Dataset items:

>>

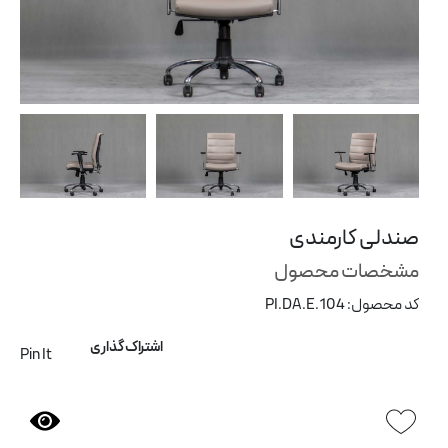
ی
پارتیشن اداری
شن
صندلی کارمندی
مشخصات محصول
کد محصول: PI.DA.E.104
اشتراک گذاری
Pin It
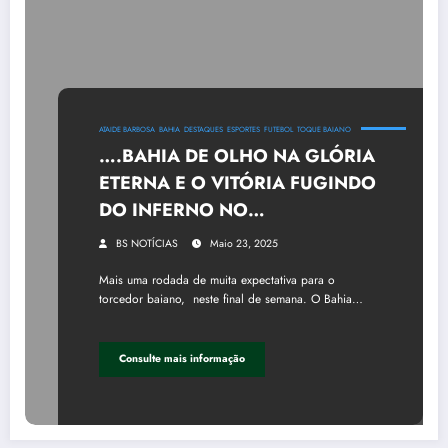
ATAIDE BARBOSA
BAHIA
DESTAQUES
ESPORTES
FUTEBOL
TOQUE BAIANO
….BAHIA DE OLHO NA GLÓRIA
ETERNA E O VITÓRIA FUGINDO
DO INFERNO NO
BRASILEIRÃO….
BS NOTÍCIAS
Maio 23, 2025
Mais uma rodada de muita expectativa para o
torcedor baiano, neste final de semana. O Bahia…
Consulte mais informação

<<

Exercise instructions
Reproduce the lines above exactly, please, but not the pictures in them.

Answer
ی
پارتیشن اداری
شن
صندلی کارمندی
مشخصات محصول
کد محصول: PI.DA.E.104
اشتراک گذاری
Pin It
ATAIDE BARBOSA
BAHIA
DESTAQUES
ESPORTES
FUTEBOL
TOQUE BAIANO
….BAHIA DE OLHO NA GLÓRIA
ETERNA E O VITÓRIA FUGINDO
DO INFERNO NO
BRASILEIRÃO….
BS NOTÍCIAS
Maio 23, 2025
Mais uma rodada de muita expectativa para o
torcedor baiano, neste final de semana. O Bahia…
Consulte mais informação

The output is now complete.